The Dutch researchers in 2002 suggested that rather than be trapped by a warehouse management system that rapidly depreciates in value while forcing the warehouse to operate on the software’s terms, it “seems better to implement a tailor-made WMS.” ⁴
Of course, they knew at the time that this was easier said than done for most organizations. In 2002, such a project would be prohibitively expensive and full of risks compared to a plentiful marketplace of ‘good enough’ off-the-shelf options.
But today, a tailor-made WMS doesn’t have to be something built from the ground-up. Rather, it can be assembled from a basic, mid-market or high-performing niche WMS as a base, customised and configured with the help of the vendor and extended with specialised functionality from third parties.

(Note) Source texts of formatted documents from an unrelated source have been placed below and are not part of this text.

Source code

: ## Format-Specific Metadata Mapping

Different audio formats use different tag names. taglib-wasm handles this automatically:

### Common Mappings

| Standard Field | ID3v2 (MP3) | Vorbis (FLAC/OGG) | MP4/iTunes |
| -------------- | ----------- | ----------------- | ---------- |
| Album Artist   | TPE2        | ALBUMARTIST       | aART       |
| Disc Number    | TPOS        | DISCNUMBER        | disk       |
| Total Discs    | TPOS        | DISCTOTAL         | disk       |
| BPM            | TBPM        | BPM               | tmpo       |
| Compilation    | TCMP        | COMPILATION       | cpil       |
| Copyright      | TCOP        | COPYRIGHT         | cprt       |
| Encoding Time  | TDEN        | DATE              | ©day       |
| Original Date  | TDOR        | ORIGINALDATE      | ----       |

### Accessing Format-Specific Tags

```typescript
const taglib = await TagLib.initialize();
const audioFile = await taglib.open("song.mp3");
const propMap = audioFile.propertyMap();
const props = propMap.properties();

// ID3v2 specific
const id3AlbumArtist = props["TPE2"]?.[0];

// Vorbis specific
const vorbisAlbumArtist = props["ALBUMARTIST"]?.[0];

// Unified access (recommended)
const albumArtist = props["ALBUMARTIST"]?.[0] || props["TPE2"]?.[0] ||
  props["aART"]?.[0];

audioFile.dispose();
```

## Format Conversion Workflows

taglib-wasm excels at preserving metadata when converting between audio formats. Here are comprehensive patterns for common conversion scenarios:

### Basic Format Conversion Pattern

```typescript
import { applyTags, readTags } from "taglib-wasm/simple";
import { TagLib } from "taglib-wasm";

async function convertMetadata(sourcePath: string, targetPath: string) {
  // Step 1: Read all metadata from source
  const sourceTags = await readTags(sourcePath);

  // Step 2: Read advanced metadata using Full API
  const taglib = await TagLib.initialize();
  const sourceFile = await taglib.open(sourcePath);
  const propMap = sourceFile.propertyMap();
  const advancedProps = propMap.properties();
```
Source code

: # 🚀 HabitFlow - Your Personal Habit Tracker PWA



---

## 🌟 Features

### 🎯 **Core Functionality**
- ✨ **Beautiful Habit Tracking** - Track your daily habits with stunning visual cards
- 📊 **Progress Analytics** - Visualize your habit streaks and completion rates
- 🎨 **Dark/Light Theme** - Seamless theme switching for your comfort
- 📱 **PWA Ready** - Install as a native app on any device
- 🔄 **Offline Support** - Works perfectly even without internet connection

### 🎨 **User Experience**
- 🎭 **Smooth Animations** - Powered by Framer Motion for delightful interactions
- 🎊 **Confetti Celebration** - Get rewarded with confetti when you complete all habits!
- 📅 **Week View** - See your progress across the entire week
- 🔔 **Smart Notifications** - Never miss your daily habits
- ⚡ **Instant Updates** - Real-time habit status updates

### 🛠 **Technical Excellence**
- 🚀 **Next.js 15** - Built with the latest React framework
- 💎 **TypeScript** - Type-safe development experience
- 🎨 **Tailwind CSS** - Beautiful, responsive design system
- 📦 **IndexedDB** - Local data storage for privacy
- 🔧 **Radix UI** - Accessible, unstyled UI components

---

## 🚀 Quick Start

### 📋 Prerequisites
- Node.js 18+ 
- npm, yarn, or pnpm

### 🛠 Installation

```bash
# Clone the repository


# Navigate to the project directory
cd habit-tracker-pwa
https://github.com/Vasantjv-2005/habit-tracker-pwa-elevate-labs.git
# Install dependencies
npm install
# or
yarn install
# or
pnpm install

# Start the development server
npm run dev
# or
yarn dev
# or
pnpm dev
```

And this is precisely how the most tech-savvy organizations seek competitive advantage.
In cases where moving away from a legacy WMS is not possible, its shortcomings can still be addressed by smart integrations, earning the warehouse breathing room in the medium-term.
To offer a concrete example, receiving operations account for about 17% of total warehouse costs on average, as reported in Introduction to Logistics Systems Planning and Control. Furthermore, these processes are “difficult to automate and often turn out to be labour-intensive.” ⁵
Meanwhile, Frazelle paints us a picture of how a world-class warehouse receives material:
“The personnel and equipment required to unload each inbound warehouse load should be optimally prescheduled to eliminate the possibilities of delays and/or dock congestion.”
Such resource coordination is something at which leading-edge warehouse management systems excel. There’s just one problem. How can any of this be optimized if the contents and time of arrival of shipments can’t be predicted?
“balancing the use of receiving resources — dock doors, personnel, staging space, and material-handling equipment — requires the ability to schedule carriers and to shift time-consuming receipts to off-peak hours…” ⁶
In other words, the efficiency of a warehouse’s receiving operations is limited by the quality of its communications with external carriers.
It’s true that many of the more expensive WMS’s include some form of dock scheduling. But not one of them has tackled the problem with much care or depth. Indeed, the warehouse management systems that focus specifically on what happens inside the warehouse tend to perform best.
A solution like DataDocks tackles load scheduling directly, taking into account the relationship component intrinsic to bringing about behavior change from customers, carriers or suppliers.
Dock scheduling is a way to free up resources and establish better control over warehouse operations in general. It serves as the crucial missing link in information transfer between systems, connecting transportation with warehousing and bringing logistics management closer to end-to-end visibility.
For warehouse managers, it represents a natural first step in overcoming the limitations of warehouse management systems.